*** Excerpt to read Section Begins ***

How Evolution Is Bad For Christianity and Science

There are no creationists who oppose the scientific method, what is that? The method consists of a systematic observation, measurement, and experiment, and the formulation, testing, and modification. In cement like volcanic ash, footprints was discovered in 1978, paleontologist Ian Tattersall called a fossil of human behavior, prehistoric walking since it was assumed by the evolutionary time frame to be 3.66 million years old.

However, in 1990, a study challenged that very notion, biomechanics was used and it showed that the tracks i the volcanic ash resembled modern humans, and last year in 2010, another study confirmed as such which said the footprints “walked with weight transfer most similar to the economical extended limb bipedalism of humans.”

So how are things like this, bad for science? Why are researchers continue to question the footprints? Because these particular footprints were discovered in sediments deemed to be too old which makes it enormously complex to the point that even a Darwinist is unable to draw a reasonable conclusion (in his eyes). It would basically mean that modern man descended from an ape-like creature that existed after modern man was already alive and walking!

So these footprints which look like modern humans because they are, an old saying goes, if it walks like a duck, it’s a duck. It’s not half duck and half fish no matter what time line it’s in. Likewise evolutionists are creating something in order to fit it in their story which they believe is fact. The footprints would have to come from something half ape from the waist up and half human from the waist down. There is no scientific data that requires such a creature, only in the minds of men who believe in the evolutionary story. This why it’s bad for science.

Another example, one blogger in UC puts it this way…

“Darwinism is the only ‘science’ that has no real evidence, and requires force of law to keep it in public schools. Not to mention a large sum of money from public taxes to keep its ‘religion’ running.”

He is referring to a comment made by Ian Binns, a science education researcher at Louisiana State University, who suggested that Louisiana’s, law passed in 2008 was not accurately describing established scientific theories such as evolution as controversial while “tells our students and teachers that there are problems that there aren’t” and distort their understanding of the nature of science…” Ian Binns, where does it state in the law that evolution is controversial? This particular science educator is misleading the public, here is what the law actually says…

“C.  A teacher shall teach the material presented in the standard textbook supplied by the school system and thereafter may use supplemental textbooks and other instructional materials to help students understand, analyze, critique, and review scientific theories in an objective manner, as permitted by the city, parish, or other local public school board unless otherwise prohibited by the State Board of Elementary and Secondary Education.”

*** Excerpt to read Section Ends ***

▸ Prompt: Pick up the piece on evolution, Christianity, and science right after the quoted passage of the law, and carry its argument forward. The lines after this text have nothing to do with the work here.

*** Available data Section Begins ***

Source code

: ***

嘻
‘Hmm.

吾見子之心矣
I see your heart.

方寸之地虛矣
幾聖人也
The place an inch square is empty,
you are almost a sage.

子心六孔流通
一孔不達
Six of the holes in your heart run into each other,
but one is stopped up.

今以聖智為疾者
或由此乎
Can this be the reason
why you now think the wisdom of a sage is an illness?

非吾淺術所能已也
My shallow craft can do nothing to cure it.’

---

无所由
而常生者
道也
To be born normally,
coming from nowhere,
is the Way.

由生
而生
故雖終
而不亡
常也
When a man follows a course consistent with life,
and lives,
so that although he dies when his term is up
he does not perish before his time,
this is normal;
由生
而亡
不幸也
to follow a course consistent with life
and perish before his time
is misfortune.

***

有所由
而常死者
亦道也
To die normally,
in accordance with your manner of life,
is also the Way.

*** Available data Section Ends ***

▸ Exercise answer:
“D.  This Section shall not be construed to promote any religious doctrine, promote discrimination for or against a particular set of religious beliefs, or promote discrimination for or against religion or non-religion.”

The law doesn’t undermined evolution in its ‘theory’ status neither does it label it controversial which is what Ian Binns is suggesting rather it treats it like any other scientific theory that is geared toward the scientific method rather than a religious ideal which requires students to drop their own religious convictions to conform to the teachings of evolution which Ian Binns has in mind with presenting the ‘theory’.

Evolution’s ideal consists of using it as a intelligent designer. Often times it is misused in this way, just recently in science daily, evolution was referred to as a “force that led to multicellularity”. Keep in mind natural selection doesn’t put orders in for the mutation to follow enabling it to obtain new information for better fitness. It’s a totally mindless process, which ones assumes that accidents and errors can design engineering feats (stuff happens) that has only been observed happening with intelligence doing certain engineering feats.

Evolution is bad for science because it goes beyond the scientific method for its story, even greater, the belief in it has caused some educators to use indoctrination for teaching it. No other scientific theory requires such an indoctrination.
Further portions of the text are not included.